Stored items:
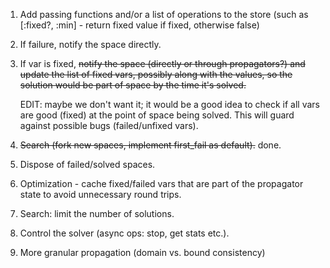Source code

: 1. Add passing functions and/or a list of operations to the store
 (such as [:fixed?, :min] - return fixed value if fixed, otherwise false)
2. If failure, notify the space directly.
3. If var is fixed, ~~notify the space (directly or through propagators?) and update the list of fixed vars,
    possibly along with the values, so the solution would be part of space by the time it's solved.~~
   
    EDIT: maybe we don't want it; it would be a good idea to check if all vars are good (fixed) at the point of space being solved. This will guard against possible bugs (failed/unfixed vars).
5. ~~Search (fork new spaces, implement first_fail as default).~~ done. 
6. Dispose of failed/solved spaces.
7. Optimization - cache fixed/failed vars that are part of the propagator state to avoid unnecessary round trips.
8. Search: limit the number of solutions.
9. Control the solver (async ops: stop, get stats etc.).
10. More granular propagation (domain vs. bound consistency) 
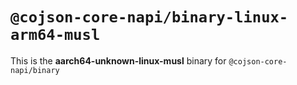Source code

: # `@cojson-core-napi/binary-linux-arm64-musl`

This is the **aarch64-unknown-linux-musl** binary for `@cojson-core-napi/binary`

* [WHAT TO PRODUCE]
When you print the records above, keep them exact and leave out the pictures.

* [REPLY TO THE EXERCISE]
Source code

: 1. Add passing functions and/or a list of operations to the store
 (such as [:fixed?, :min] - return fixed value if fixed, otherwise false)
2. If failure, notify the space directly.
3. If var is fixed, ~~notify the space (directly or through propagators?) and update the list of fixed vars,
    possibly along with the values, so the solution would be part of space by the time it's solved.~~
   
    EDIT: maybe we don't want it; it would be a good idea to check if all vars are good (fixed) at the point of space being solved. This will guard against possible bugs (failed/unfixed vars).
5. ~~Search (fork new spaces, implement first_fail as default).~~ done. 
6. Dispose of failed/solved spaces.
7. Optimization - cache fixed/failed vars that are part of the propagator state to avoid unnecessary round trips.
8. Search: limit the number of solutions.
9. Control the solver (async ops: stop, get stats etc.).
10. More granular propagation (domain vs. bound consistency) 
Source code

: # `@cojson-core-napi/binary-linux-arm64-musl`

This is the **aarch64-unknown-linux-musl** binary for `@cojson-core-napi/binary`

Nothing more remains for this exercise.